=== Отрывок текста ===

%%

— Еще бы, генерал-квартирмейстер Ставки.
— И тоже был в Быхове с Лавром Георгиевичем.
— Романовский тоже считает, что я воюю по правилам Николаевской академии генштабистов.
— Да. Для вас это, наверное, не секрет…
Действительно, Дроздовский в походе Яссы — Дон в первые месяца два после этого воевал в ходе Гражданской войны «воевал по старинке». То есть так, как его учили до этого. Ведь только вчера он был армейским штабистом, полковым командиром В чем это выражалось?
Лучше всего, пожалуй, на это ответить словами мемуариста Антона Ивановича Деникина, под знаменами которого, собственно говоря, и произошел взлет в Гражданской войне героя Белого дела Дроздовского с его монархистами — «дроздами». То есть еще раз повториться в словах, смысл которых особо важен в понимании идущей войны «дроздами» и их военным вождем: «Дроздовскому было свойственно… медленное развертывание, введение в бой сил по частям, малыми „пакетами“ для уменьшения потерь, которые от этого не раз становились еще тяжелее…»
Была ли такая тактика «ущербной»? Ведь так в году 1918-м бились друг с другом и белые, и красные, в штабах которых служило много генштабистов старой русской армии.
Нет, не была. Ведь исполнителями таких тактических приемов вооруженной борьбы в поле были перспективные военачальники. Как у белых, так и у красных, где в командирах от ротного и выше в том же 1918 году ходили преимущественно бывшие офицеры, большей частью мобилизованные на войну Гражданскую. Только воевать красным офицерам приходилось под присмотром партийных комиссаров. Такова была проза тех событий.
Объяснение тому есть.
Во-первых, «выходец» из Первой мировой войны действовал в начале 1918 года так, как его учили академические профессора, исходившие прежде всего из опыта Русско-японской войны 1904–1905 годов. Он воевал так, как действовали русские армии Юго-Западного фронта, их полки и дивизии. В этом ничего удивительного нет.
Во-вторых, тактика и стратегия в Гражданской войне на российской территории не знали аналогов. Соратники Корнилова и Деникина познали это искусство несколько раньше, поскольку Дроздовский в своем прорыве через Северное Причерноморье и Приазовье не испытывал той ярости боев, как корниловцы в Ледяном 1-м Кубанском походе.

%%

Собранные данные

%%

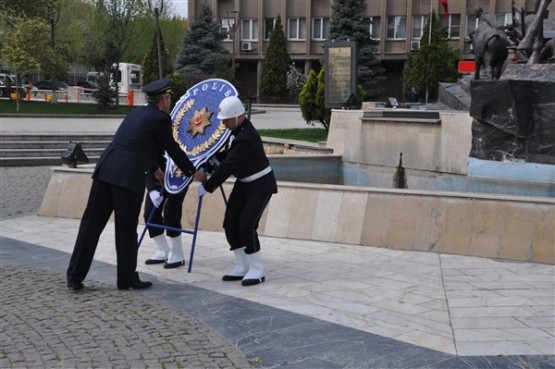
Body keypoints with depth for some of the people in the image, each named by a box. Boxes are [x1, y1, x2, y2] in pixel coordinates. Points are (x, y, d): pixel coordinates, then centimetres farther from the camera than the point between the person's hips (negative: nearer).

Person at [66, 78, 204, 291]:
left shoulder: (136, 113, 22)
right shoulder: (161, 119, 0)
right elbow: (173, 149, 7)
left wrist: (154, 169, 49)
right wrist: (193, 172, 22)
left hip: (105, 171, 7)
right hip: (128, 178, -7)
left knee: (91, 224, 6)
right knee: (126, 229, 4)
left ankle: (75, 276, 8)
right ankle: (127, 279, 14)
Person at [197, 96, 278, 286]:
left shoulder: (246, 138, -30)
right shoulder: (238, 129, 0)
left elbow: (229, 165, -28)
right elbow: (229, 157, 14)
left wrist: (207, 186, -21)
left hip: (260, 185, -9)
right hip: (244, 184, 9)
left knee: (246, 226, -15)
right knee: (230, 224, 4)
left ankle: (257, 270, -1)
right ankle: (242, 267, 14)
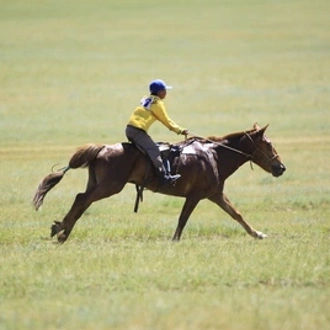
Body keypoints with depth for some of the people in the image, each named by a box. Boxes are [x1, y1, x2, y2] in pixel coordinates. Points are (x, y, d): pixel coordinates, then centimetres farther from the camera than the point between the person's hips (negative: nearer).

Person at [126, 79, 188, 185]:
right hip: (138, 130, -9)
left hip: (129, 128, 9)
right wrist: (180, 130, 10)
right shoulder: (157, 103, -3)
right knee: (153, 150, -11)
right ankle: (165, 176, -17)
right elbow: (165, 120, 1)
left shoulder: (145, 99, 20)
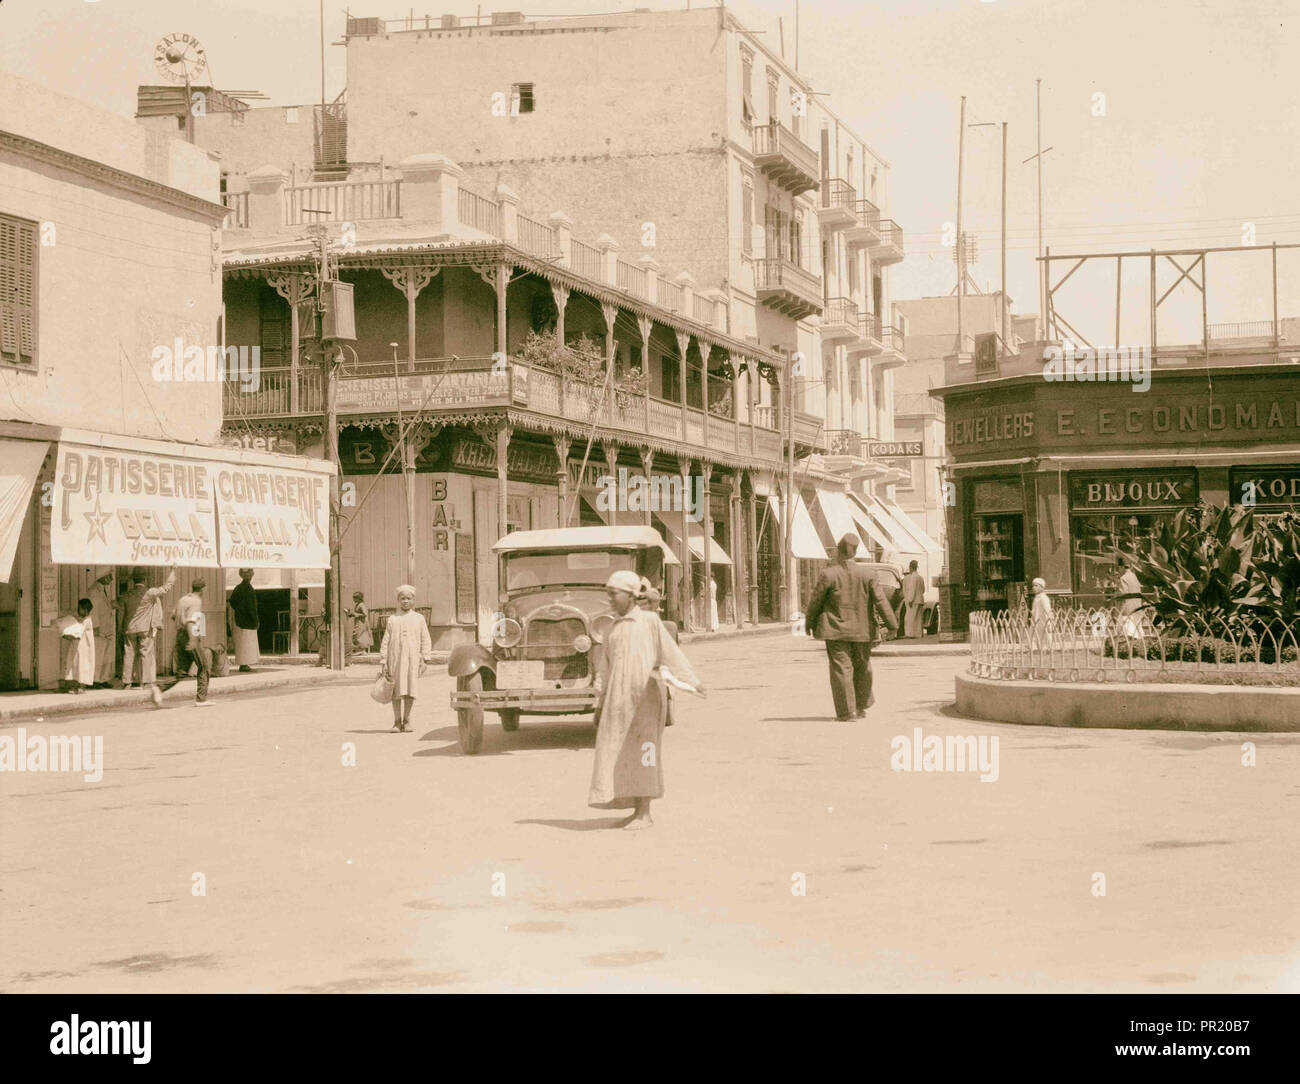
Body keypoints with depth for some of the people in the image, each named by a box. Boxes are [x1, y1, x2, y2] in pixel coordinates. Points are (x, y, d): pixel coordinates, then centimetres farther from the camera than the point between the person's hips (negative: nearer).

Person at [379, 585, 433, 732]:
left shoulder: (419, 618, 10)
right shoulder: (392, 619, 10)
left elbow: (426, 640, 8)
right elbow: (386, 641, 9)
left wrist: (425, 660, 0)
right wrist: (384, 662, 2)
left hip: (412, 659, 0)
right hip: (395, 658, 0)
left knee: (410, 691, -3)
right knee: (396, 690, -1)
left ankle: (407, 720, 9)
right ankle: (397, 721, 6)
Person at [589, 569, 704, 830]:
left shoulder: (649, 621, 0)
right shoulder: (615, 629, 16)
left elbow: (671, 652, -7)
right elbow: (605, 667, 18)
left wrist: (692, 681, -15)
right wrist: (601, 701, 14)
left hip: (644, 693, -6)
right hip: (619, 696, 6)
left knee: (641, 751, -7)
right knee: (623, 753, 5)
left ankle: (644, 814, -4)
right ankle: (636, 810, 13)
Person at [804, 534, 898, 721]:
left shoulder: (828, 575, -10)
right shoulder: (865, 574, -1)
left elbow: (815, 602, -3)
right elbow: (881, 600, -1)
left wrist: (809, 623, 12)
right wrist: (892, 624, 4)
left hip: (837, 629, -3)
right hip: (861, 629, 3)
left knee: (841, 668, -1)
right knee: (862, 667, 17)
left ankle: (846, 710, -5)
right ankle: (861, 706, 27)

%%

=== Задания по тексту ===
A. Перепишите из отрывка о Дроздовском слово в слово кусок между «Лучше всего, пожалуй, на» и «старой русской армии.» включительно.
B. Ответьте по отрывку о Дроздовском на три вопроса:
(i) Как в отрывке называют монархистов Дроздовского?
(ii) Под чьим присмотром, по отрывку, приходилось воевать красным офицерам?
(iii) Опыт какой войны, по отрывку, брали за основу академические профессора?
C. Допишите следующую часть отрывка о Дроздовском, начав сразу после его последнего предложения.

=== Ответы по заданиям ===
A.
Лучше всего, пожалуй, на это ответить словами мемуариста Антона Ивановича Деникина, под знаменами которого, собственно говоря, и произошел взлет в Гражданской войне героя Белого дела Дроздовского с его монархистами — «дроздами». То есть еще раз повториться в словах, смысл которых особо важен в понимании идущей войны «дроздами» и их военным вождем: «Дроздовскому было свойственно… медленное развертывание, введение в бой сил по частям, малыми „пакетами“ для уменьшения потерь, которые от этого не раз становились еще тяжелее…»
Была ли такая тактика «ущербной»? Ведь так в году 1918-м бились друг с другом и белые, и красные, в штабах которых служило много генштабистов старой русской армии.

B.
(i) «Дроздами».
(ii) Под присмотром партийных комиссаров.
(iii) Русско-японской войны 1904–1905 годов.

C.
И в-третьих, общеизвестно было то, как Михаил Гордеевич берег своих соратников. Стараясь свести людские потери к минимуму, он, в свою очередь, никогда не боялся подставлять себя под вражеские пули. То и другое мы видим в боях за Ростов-на-Дону, за Торговую и Пашковскую. Этому правилу личного поведения на поле брани он не изменил и в последнем для себя бою за Ставрополь.
Впрочем, как и у красных, так и у белых это было нормой поведения военных вождей. За примерами, как говорится, ходить далеко не надо. В Красной армии бесстрашием своим блистали Миронов и Чапаев, Азин и Щорс. В Белой армии — их оппоненты в лице Корнилова и Маркова, Каппеля и барона Унгерна. В этих списках имен может быть гораздо больше. Особенно тех, кто пал в Гражданской войне.
Такие люди, лично бесстрашные и мужественные, перед боем (и после боя тоже) наставляли подчиненных им командиров рангом поменьше такими словами:
— Своих бойцов вести в атаку лично, господа офицеры (или товарищи краскомы)… Умрем все за Россию (старую или Советскую)…
Ясно лишь одно: умение воевать в условиях Гражданской войны давалось каждому из них кровавым опытом боев. Или, если сказать иначе, первой кровью своих бойцов. И часто своей собственной.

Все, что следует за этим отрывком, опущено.